胃カメラは食道や胃・十二指腸といった上部消化管の粘膜などを直接観察できるため、胃痛の原因を見つけ出すのに適しています。病変の状態だけでなく範囲も正確に知ることができ、組織片を採取して病理検査に回すことで原因を特定可能です。
組織片を採取することによりピロリ菌の検査も可能で、感染が判明すればすぐに除菌治療が受けられます。
当院では、最新の内視鏡システムによって小さな病変も逃すことなく見つけることができます。画像処理や病変部分の拡大、特殊光を使った観察もできる高機能なシステムです。

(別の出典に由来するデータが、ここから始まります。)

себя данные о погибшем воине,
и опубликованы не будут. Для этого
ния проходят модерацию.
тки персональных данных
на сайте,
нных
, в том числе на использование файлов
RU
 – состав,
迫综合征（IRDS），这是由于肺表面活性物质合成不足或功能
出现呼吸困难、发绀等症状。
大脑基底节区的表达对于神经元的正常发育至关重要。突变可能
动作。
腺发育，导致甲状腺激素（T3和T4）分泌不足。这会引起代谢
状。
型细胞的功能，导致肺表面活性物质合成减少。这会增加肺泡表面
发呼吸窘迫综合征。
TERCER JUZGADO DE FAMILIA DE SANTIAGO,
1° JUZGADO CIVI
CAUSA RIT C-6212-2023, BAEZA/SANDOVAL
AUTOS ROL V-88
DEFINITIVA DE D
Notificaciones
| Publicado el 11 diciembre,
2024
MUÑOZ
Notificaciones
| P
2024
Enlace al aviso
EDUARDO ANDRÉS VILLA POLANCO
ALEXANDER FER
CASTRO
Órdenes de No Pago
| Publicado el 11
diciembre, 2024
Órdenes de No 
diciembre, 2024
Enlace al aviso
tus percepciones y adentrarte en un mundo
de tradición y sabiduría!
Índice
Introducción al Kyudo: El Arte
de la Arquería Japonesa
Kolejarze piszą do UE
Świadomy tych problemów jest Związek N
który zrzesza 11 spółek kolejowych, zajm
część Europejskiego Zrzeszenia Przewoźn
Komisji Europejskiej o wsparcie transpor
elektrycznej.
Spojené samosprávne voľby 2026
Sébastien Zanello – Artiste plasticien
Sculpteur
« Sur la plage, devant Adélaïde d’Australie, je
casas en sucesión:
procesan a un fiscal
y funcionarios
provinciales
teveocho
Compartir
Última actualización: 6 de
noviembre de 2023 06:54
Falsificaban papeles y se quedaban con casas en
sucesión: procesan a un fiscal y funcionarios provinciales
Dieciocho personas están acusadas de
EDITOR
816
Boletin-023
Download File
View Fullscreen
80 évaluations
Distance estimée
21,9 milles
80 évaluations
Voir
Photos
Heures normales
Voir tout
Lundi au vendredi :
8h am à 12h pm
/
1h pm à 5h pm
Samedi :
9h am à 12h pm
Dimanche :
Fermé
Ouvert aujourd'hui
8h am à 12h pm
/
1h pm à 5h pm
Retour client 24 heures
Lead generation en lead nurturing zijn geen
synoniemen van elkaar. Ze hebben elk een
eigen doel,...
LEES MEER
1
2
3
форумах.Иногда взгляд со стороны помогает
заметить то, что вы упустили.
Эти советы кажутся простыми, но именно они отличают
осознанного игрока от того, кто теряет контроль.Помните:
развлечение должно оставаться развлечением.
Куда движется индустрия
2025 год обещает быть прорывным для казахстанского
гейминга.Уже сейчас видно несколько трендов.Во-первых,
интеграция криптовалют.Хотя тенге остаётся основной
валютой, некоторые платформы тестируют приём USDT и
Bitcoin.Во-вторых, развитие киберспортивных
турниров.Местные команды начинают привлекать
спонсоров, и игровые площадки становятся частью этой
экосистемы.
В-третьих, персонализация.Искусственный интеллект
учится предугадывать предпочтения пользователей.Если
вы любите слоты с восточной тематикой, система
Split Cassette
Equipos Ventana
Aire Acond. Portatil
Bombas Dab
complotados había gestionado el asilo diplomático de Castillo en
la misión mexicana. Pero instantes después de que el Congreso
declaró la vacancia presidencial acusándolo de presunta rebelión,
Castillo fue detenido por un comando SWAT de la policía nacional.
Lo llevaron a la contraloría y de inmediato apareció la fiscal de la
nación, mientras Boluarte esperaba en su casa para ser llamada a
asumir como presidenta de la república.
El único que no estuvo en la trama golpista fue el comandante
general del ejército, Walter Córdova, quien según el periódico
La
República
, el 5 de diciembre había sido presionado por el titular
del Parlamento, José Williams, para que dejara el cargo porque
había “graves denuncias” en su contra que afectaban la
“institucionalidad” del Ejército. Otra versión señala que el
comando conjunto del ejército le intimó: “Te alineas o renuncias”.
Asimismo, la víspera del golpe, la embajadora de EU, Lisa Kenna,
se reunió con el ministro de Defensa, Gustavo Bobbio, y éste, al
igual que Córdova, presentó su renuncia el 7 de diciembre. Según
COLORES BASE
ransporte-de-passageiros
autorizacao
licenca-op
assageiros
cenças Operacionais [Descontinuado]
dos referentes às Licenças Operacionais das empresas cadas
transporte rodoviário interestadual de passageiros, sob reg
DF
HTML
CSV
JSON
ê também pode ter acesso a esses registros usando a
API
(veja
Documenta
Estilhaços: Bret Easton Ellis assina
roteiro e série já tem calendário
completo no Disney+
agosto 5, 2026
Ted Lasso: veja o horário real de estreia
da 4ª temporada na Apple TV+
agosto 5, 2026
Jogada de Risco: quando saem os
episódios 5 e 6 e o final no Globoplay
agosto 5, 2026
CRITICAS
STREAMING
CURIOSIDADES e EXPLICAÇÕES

高度医療機関にて実績のある医師が内視鏡検査を担当するため、安心してお任せください。また、胃カメラ検査に苦手意識がある方は、鎮静剤の使用も可能なので、まずは一度ご相談ください。

胃痛が治らないなら消化器内科を受診しましょう

胃痛が治らなかったり、ひどくなっていく、再発を繰り返しているといった場合は、何らかの重大な疾患が隠れている可能性があるので、すぐに消化器内科を受診しましょう。症状が軽い場合でも重大な疾患の場合があり、逆に症状が重い場合でも経過観察で良い場合もあります。
胃痛は進行してしまうと命を落とすほどの重篤な状態になる場合もあるため、軽い胃痛でも繰り返し起きる場合は早めに受診することをお勧めします。